Wouldn't this be a lot easier if all readings were put in an app element with a rdg element for each reading?

<app>
      <rdg type="x-ketiv">
        <w lemma="3588 a" morph="HC" id="07rb5">כי</w>
        <w lemma="2896 a" morph="HVqp3ms" id="07saF">טוב</w>
      </rdg>
      <rdg type="x-qere">
        <w lemma="k/2896 a" morph="HR/Vqc" id="07URH">כְּ/ט֣וֹב</w>
      </rdg>
</app>

@DavidTroidl
Copy link
Member

is not an OSIS element. This would also disrupt the choice of using elements for the qere, because that ys really what they are.
I checked into the schema and found that @type is allowed on elements. So i would propose putting @type=:x-ketiv" on the ketiv elements. If that seems reasonable, i may take some time to implement.

@DavidTroidl
Copy link
Member

Sorry, the elements disappeared. app is not an OSIS element. We are using note elements for qere, because that is what they are.
@type is allowed on a w element, so we could use @type="x-ketiv". Does that make sense?

@jonathanrobie
Copy link
Contributor Author

jonathanrobie commented Jul 7, 2021

Yes, I think that could work, if I understand correctly. As far as timing goes, it's possible that I can produce this and do a pull request, not promising just yet, but that could happen.

You are proposing this?

    <w lemma="c/m/8478" morph="HC/R/R/Sd" id="26Mwv"  type="x-ketiv">ו/מ/תחת/ה</w>
    <w lemma="3957" morph="HNcfpa" id="26DfV"  type="x-ketiv">לשכות</w>
    <note type="variant">
      <catchWord>ו/מ/תחת/ה לשכות</catchWord>
      <rdg type="x-qere">
        <w lemma="c/m/8478" n="1.0" morph="HC/R/R" id="262Lg">וּ/מִ/תַּ֖חַת</w>
        <w lemma="d/3957" morph="HTd/Ncfpa" id="26CYE">הַ/לְּשָׁכ֣וֹת</w>
      </rdg>
    </note>

@DavidTroidl
Copy link
Member

@ just stands for attribute, so i would be type="x-ketiv".
On the 1Sam.9.1 example, I think yu would also have to do the maqqef:
seg type="x-ketiv">־

@jonathanrobie
Copy link
Contributor Author

jonathanrobie commented Jul 8, 2021

Sorry, the elements disappeared. app is not an OSIS element. We are using note elements for qere, because that is what they are.
@type is allowed on a w element, so we could use @type="x-ketiv". Does that make sense?
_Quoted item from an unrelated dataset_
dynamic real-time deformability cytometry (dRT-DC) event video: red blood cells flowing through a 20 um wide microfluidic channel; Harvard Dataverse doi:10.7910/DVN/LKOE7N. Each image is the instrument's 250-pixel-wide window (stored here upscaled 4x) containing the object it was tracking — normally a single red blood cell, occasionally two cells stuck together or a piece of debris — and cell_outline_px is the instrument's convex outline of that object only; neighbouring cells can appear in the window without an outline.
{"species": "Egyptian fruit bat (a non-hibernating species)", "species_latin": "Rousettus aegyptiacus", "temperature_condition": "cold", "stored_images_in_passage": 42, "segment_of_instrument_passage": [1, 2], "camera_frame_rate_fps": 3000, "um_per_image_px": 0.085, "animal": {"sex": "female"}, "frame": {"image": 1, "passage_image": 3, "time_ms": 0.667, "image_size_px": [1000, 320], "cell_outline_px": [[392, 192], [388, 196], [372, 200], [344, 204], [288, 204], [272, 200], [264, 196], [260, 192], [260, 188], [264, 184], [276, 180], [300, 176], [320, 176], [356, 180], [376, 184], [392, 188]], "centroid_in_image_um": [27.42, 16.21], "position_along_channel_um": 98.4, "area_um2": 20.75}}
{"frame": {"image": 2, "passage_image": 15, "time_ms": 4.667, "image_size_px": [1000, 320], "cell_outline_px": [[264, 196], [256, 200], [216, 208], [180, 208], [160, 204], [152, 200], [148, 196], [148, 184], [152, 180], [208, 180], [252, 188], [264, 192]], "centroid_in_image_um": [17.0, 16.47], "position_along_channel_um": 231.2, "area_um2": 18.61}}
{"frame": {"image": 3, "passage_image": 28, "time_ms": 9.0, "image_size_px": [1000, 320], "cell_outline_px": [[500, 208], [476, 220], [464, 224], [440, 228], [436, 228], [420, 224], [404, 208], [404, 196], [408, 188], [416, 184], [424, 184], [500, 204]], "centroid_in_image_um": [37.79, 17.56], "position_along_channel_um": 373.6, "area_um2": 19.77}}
rdgGroup is an OSIS element. Could we use that instead of app?

Perhaps:

   <verse osisID="Ezek.42.9">
      <rdgGroup type="variant">
         <rdg type="x-ketiv">
            <w lemma="c/m/8478" morph="HC/R/R/Sd" id="26Mwv">ו/מ/תחת/ה</w>
            <w lemma="3957" morph="HNcfpa" id="26DfV">לשכות</w>            
         </rdg>
         <rdg type="x-qere">
            <w lemma="c/m/8478" n="1.0" morph="HC/R/R" id="262Lg">וּ/מִ/תַּחַת</w>
            <w lemma="d/3957" morph="HTd/Ncfpa" id="26CYE">הַ/לְּשָׁכ֣וֹת</w>
         </rdg>
      </rdgGroup>
      <w lemma="d/428" n="1" morph="HTd/Pdxcp" id="26FUJ">הָ/אֵ֑לֶּה</w>
      <rdgGroup type="variant">
         <rdg type="x-ketiv">
            <w lemma="d/3996" morph="HTd/Ncmsa" d="26pCg">ה/מבוא</w>            
         </rdg>
         <rdg type="x-qere">
            <w lemma="d/935" n="0.2.0" morph="HTd/Ncmsa" id="26wTv">הַ/מֵּבִיא֙</w>
         </rdg>
      </rdgGroup>
      <w lemma="m/d/6921" n="0.2" morph="HR/Td/Ncmsa" id="26rrD">מֵֽ/הַ/קָּדִ֔ים</w>
      <w lemma="b/935" morph="HR/Vqc/Sp3ms" id="261fi">בְּ/בֹא֣/וֹ</w>
      <w lemma="l/2007" n="0.1" morph="HR/Pp3fp" id="26i6h">לָ/הֵ֔נָּה</w>
      <w lemma="m/d/2691 a" n="0.0" morph="HR/Td/Ncbsa" id="26rx5">מֵֽ/הֶ/חָצֵ֖ר</w>
      <w lemma="d/2435" n="0" morph="HTd/Aafsa" id="26sM6">הַ/חִצֹנָֽה</w>
      <seg type="x-sof-pasuq">׃</seg>
   </verse>   

@DavidTroidl
Copy link
Member

The rdgGroup is not allowed as a direct child of a verse element. It appears to be designed to be inside a note element.
In addition, I would really prefer the format as it stands. Adding the type-"x-ketiv" should resolve the issue.

@jonathanrobie
Copy link
Contributor Author

jonathanrobie commented Jul 10, 2021 via email

@jonathanrobie
Copy link
Contributor Author

I have a transformation that seems to work, but there's a problem with maqqef, which already uses the @type attribute.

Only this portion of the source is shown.